>> begin SOURCE EXCERPT

Despite a national mandate for increased global warming in the November general election, winter's icy grip is once again upon us.

As seasons go, winter is easily the most dangerous. In fact, back in high school, Winter used to sharpen shives on the floor of the cafeteria and force spring into all manners of unspeakable indignities.

But there's more to this column than nonsensical homoerotic innuendo. Not much more, but more. We may not be playing the Oregon Trail, but you'll still need some help surviving. Follow these tips and you'll shoot 482 pounds of winter wonderland, although you'll only be able to carry 100 pounds back to the wagon.

  1. Heat comes from fire – In the event of a loss of heat, remember that the following items burn extremely well: bridges (figurative only), the three remaining scraps of Ashlee Simpson's integrity, and draft cards. This last one will be much less funny in about two months, but keep wearing that "Support Our Troops" shirt as an ironic statement.

>> end SOURCE EXCERPT

SET TASK A: Rewrite the paragraph of the winter column that begins "But there's more to this column" in a shorter form, keeping its main facts.

>> begin GIVEN DATA

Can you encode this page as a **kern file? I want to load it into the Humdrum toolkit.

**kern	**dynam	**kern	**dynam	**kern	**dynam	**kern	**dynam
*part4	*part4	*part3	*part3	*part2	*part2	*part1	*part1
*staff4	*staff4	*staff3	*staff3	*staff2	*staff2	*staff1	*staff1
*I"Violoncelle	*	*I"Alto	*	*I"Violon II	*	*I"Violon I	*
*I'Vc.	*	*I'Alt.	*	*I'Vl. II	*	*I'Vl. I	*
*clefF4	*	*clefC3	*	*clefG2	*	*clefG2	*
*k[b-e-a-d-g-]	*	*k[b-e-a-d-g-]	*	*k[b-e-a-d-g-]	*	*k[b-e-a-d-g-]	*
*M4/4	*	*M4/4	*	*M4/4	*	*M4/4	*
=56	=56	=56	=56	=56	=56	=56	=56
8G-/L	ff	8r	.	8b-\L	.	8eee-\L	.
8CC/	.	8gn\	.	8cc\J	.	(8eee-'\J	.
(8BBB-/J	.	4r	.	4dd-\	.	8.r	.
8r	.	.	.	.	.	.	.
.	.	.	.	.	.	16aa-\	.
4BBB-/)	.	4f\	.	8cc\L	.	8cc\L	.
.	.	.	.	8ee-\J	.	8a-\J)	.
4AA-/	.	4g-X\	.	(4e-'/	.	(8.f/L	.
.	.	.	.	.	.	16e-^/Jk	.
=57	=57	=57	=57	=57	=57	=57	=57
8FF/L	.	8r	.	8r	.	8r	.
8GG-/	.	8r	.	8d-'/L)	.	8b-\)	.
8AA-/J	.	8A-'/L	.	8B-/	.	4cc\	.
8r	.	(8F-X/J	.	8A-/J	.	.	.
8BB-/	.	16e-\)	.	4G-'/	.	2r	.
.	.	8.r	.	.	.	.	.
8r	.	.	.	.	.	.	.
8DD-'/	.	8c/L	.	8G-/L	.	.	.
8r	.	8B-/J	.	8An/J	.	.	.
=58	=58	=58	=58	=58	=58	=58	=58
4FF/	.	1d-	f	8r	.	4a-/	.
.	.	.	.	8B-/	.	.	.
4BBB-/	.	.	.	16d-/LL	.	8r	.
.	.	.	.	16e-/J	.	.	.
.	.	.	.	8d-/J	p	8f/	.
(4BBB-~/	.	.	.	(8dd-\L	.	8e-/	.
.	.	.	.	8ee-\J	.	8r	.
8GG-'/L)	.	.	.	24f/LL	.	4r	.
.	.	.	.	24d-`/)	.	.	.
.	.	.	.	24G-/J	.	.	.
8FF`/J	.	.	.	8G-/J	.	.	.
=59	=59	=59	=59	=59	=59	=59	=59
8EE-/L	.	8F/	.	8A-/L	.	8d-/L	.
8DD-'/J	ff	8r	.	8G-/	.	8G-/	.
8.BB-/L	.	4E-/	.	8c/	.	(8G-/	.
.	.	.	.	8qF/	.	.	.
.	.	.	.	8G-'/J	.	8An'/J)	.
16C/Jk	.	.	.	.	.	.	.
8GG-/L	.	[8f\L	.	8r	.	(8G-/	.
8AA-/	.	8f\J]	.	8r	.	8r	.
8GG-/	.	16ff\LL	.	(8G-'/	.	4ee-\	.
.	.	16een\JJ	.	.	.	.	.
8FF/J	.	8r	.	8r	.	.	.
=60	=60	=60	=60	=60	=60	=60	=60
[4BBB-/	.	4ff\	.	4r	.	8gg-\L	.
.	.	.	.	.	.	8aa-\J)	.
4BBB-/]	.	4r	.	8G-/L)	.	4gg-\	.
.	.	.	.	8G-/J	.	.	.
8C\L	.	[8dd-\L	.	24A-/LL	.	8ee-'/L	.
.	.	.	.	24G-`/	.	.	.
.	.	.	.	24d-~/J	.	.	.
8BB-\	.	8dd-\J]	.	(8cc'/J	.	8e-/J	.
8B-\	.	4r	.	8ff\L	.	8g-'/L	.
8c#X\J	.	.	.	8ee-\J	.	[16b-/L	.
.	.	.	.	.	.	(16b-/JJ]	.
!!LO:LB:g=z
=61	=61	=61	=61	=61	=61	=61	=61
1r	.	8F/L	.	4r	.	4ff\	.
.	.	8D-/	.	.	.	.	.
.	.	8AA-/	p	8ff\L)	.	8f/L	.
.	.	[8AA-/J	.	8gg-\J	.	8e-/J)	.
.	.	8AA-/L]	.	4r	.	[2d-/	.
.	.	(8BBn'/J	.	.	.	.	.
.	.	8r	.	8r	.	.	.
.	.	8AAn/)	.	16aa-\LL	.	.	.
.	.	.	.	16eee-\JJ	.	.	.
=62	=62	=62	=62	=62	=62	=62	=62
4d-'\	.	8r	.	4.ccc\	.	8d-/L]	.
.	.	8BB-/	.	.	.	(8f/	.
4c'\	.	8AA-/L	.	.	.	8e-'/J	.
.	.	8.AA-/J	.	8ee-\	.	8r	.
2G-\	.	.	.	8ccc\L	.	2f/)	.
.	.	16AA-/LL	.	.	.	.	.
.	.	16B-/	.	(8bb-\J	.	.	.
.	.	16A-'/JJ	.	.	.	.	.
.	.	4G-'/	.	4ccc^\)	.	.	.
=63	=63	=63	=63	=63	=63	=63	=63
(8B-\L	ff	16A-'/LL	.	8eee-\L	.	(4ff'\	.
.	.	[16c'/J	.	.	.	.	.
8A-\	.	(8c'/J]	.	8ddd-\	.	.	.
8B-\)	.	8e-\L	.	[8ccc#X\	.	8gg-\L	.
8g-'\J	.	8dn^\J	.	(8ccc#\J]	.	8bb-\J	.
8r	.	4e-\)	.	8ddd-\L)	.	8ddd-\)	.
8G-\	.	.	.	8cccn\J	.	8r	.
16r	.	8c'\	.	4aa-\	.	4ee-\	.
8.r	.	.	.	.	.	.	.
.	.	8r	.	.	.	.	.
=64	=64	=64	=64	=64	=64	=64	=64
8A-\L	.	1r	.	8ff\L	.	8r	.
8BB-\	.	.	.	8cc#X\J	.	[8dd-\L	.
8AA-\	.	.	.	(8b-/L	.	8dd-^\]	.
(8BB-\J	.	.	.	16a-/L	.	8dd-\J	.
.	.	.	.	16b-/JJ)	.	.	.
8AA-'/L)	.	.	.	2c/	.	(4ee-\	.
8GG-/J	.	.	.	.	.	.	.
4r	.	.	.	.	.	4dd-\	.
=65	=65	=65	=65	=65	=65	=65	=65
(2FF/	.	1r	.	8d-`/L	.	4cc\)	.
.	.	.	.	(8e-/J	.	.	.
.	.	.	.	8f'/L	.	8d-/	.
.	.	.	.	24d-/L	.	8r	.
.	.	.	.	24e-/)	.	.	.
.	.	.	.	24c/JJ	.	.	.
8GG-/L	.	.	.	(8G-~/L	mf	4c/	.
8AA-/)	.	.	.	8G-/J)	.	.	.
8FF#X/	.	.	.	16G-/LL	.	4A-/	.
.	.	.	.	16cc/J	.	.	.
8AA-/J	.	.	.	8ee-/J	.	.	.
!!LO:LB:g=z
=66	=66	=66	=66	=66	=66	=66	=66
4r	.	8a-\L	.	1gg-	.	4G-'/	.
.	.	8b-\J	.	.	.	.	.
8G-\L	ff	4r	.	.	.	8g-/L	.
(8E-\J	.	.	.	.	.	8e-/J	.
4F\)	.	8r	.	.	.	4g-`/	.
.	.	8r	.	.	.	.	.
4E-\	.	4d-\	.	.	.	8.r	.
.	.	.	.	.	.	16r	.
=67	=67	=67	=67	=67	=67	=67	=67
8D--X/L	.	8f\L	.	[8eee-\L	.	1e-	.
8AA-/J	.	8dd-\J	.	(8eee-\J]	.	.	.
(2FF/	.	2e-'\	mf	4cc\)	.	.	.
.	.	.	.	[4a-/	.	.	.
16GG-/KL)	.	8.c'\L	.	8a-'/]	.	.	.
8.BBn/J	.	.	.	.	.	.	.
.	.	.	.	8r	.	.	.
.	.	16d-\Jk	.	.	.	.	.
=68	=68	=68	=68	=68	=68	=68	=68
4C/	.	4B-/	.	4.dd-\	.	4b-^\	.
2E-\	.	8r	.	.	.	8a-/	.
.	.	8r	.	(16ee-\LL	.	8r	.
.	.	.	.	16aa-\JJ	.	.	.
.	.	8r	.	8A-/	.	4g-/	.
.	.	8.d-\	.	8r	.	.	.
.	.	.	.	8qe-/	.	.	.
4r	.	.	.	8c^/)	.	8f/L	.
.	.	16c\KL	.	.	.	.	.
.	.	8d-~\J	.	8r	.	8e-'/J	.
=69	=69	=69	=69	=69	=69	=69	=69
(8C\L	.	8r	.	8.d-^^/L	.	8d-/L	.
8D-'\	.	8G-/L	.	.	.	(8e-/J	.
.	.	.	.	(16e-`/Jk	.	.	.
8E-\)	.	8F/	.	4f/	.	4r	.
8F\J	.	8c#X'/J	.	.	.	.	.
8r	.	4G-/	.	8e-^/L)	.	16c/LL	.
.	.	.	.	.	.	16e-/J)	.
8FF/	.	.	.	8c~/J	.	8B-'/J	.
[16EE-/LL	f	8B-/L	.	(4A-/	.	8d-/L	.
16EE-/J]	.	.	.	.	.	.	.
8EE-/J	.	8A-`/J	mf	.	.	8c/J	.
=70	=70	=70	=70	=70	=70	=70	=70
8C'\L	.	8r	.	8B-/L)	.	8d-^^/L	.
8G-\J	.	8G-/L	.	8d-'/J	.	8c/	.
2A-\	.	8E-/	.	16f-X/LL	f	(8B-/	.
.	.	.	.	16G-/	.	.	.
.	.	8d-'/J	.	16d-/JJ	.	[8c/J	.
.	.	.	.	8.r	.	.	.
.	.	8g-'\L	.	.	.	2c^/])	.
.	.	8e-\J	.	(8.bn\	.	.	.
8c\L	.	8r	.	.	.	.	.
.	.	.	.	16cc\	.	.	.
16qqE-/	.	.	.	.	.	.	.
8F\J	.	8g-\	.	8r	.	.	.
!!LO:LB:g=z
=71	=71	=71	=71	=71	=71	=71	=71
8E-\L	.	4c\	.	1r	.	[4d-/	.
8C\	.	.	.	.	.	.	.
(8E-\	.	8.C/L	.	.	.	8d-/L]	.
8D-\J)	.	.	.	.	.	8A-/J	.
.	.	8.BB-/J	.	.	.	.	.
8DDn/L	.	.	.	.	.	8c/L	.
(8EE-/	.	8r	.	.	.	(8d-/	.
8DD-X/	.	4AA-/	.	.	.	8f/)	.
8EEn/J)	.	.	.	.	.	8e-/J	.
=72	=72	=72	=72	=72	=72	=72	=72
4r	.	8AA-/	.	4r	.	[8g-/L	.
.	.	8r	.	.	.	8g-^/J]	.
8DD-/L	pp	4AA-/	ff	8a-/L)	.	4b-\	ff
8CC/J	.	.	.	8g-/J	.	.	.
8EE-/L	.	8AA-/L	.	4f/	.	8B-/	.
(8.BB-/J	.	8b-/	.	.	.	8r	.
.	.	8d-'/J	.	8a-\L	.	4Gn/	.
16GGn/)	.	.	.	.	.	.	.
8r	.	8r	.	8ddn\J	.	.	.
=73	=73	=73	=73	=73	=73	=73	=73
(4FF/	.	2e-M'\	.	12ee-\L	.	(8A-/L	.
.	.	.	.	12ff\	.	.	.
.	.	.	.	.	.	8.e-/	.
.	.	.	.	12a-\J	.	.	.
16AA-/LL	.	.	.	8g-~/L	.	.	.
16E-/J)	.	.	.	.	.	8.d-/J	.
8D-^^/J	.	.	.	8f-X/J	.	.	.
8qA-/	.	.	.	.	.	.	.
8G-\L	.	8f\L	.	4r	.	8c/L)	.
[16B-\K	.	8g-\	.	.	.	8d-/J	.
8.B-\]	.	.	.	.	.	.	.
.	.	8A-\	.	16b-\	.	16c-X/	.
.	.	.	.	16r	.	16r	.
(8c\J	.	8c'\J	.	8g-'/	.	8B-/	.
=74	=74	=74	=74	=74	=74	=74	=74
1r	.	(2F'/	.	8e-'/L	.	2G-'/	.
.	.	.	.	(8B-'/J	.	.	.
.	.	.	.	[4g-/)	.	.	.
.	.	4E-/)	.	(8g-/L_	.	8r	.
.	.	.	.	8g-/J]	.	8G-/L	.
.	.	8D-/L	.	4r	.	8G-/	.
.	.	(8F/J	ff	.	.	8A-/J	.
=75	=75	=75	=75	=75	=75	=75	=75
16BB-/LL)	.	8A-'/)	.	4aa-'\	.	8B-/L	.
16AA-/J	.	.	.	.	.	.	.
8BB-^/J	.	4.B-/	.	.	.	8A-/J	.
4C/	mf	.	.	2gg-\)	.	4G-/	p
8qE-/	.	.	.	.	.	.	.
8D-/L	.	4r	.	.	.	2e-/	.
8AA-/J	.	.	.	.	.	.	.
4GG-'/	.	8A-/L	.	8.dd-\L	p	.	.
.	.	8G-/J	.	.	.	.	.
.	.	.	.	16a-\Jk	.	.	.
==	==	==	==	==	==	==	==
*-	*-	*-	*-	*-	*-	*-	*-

>> end GIVEN DATA

SET TASK B: List each line of the records above that contains the string "kern". Case matters.

SOLUTION A: The column offers a little more than nonsensical innuendo. It isn't the Oregon Trail, but readers will still need help surviving. With these tips they'll shoot 482 pounds of winter wonderland, though they can carry only 100 pounds back to the wagon.

SOLUTION B:
Can you encode this page as a **kern file? I want to load it into the Humdrum toolkit.
**kern	**dynam	**kern	**dynam	**kern	**dynam	**kern	**dynam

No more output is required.